Und selbst wenn die Wut in dem Buch zum Teil auch Unbehagen ausgelöst hat und es manchmal so schien, als würde Gleiches mit Gleichem vergolten werden können – so wurde mir auch bewusst, dass dieses Gedankenspiel, wenn Frauen plötzlich Wut und Aggressionen spüren und ausleben, vermutlich aufzeigen sollte: Dass genau das ungewohnt ist. Auch wenn Gewalt insgesamt zu verurteilen ist, so wirkt sie leider gewohnter und wird zu selten genug hinterfragt, sobald sie von Männern ausgeübt wird.

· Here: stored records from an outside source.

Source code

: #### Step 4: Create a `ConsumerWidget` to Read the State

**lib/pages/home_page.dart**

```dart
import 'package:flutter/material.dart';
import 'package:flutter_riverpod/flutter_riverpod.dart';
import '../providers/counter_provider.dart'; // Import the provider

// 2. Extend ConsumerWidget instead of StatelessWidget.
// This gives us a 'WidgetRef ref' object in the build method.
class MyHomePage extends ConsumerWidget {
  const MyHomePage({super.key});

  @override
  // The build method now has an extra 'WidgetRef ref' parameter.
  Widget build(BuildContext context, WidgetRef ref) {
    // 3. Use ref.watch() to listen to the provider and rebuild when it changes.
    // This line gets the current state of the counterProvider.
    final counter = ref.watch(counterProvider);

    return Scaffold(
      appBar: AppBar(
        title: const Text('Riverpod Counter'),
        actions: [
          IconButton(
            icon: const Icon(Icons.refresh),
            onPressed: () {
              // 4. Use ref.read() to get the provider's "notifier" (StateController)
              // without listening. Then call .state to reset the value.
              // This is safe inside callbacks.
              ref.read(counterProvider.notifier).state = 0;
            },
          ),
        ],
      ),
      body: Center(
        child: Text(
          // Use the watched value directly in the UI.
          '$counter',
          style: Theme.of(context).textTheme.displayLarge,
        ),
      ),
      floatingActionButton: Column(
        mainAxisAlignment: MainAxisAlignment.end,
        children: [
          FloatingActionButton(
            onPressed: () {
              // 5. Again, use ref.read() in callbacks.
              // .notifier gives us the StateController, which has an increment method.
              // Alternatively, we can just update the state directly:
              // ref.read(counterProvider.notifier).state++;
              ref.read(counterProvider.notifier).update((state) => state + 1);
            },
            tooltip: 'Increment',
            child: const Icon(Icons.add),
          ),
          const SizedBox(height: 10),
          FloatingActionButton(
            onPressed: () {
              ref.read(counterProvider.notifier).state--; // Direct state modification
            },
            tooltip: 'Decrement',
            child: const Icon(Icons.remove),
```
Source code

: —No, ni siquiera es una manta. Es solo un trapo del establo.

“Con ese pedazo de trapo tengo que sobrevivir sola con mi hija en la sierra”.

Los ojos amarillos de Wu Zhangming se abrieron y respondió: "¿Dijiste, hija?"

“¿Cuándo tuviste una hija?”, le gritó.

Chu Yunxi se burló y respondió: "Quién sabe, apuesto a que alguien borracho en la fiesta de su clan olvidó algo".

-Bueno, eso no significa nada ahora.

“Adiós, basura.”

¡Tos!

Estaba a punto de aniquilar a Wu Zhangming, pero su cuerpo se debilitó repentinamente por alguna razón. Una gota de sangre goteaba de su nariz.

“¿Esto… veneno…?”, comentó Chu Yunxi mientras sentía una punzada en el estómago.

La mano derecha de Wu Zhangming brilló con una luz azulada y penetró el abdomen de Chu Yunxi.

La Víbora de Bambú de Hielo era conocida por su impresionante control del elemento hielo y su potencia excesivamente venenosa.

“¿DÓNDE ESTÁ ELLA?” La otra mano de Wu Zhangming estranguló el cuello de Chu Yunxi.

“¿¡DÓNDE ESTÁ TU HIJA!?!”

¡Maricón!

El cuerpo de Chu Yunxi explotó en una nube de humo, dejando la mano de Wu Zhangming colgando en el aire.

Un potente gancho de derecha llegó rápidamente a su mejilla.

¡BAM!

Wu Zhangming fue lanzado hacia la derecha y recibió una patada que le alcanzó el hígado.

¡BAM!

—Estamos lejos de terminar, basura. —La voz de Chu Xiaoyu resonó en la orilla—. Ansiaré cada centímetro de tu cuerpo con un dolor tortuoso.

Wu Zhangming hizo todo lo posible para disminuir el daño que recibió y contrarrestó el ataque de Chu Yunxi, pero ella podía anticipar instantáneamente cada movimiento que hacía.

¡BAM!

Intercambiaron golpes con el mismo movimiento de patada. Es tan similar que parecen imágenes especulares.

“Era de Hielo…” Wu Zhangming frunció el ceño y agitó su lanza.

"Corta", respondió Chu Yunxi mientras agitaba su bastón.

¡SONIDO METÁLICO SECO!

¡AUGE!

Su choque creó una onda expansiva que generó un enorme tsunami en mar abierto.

Wir beide haben noch einmal mehr gelernt, feministischer zu denken, traditionelle Denkmuster zu hinterfragen und so letztendlich eine Wut auf die Gesellschaft zu haben, die es zulässt, dass Familien in Krisenzeiten unsichtbar werden, dass Mädchen lieber hungern, damit sie einem Schönheitsideal entsprechen und Frauen und Männer traditionelle Rollenbilder als gegeben hinnehmen. Für uns beide ist es ein beeindruckendes Leseerlebnis voller Emotionen wie Trauer, Zusammenhalt und vor allem Wut gewesen. „Die Wut, die bleibt“ hat uns beide als Roman mehr als überzeugt und gehört bereits zu unseren jeweiligen Lesehighlights. Wer weiß, vielleicht wird es noch preisverdächtig?
Vielen Dank liebe Jenny für den Perspektivwechsel, für deine Unterstüzung bei diesem Beitrag und dass du so eine gute Freundin bist!
Wir empfehlen diesen Perspektivwechsel auch anderen, gerade dieses Buch kann so unterschiedlich gelesen werden, je nachdem, in welcher Lebensphase wir uns gerade befinden. Sucht euch eine Freundin oder auch einen Freund und auf geht’s!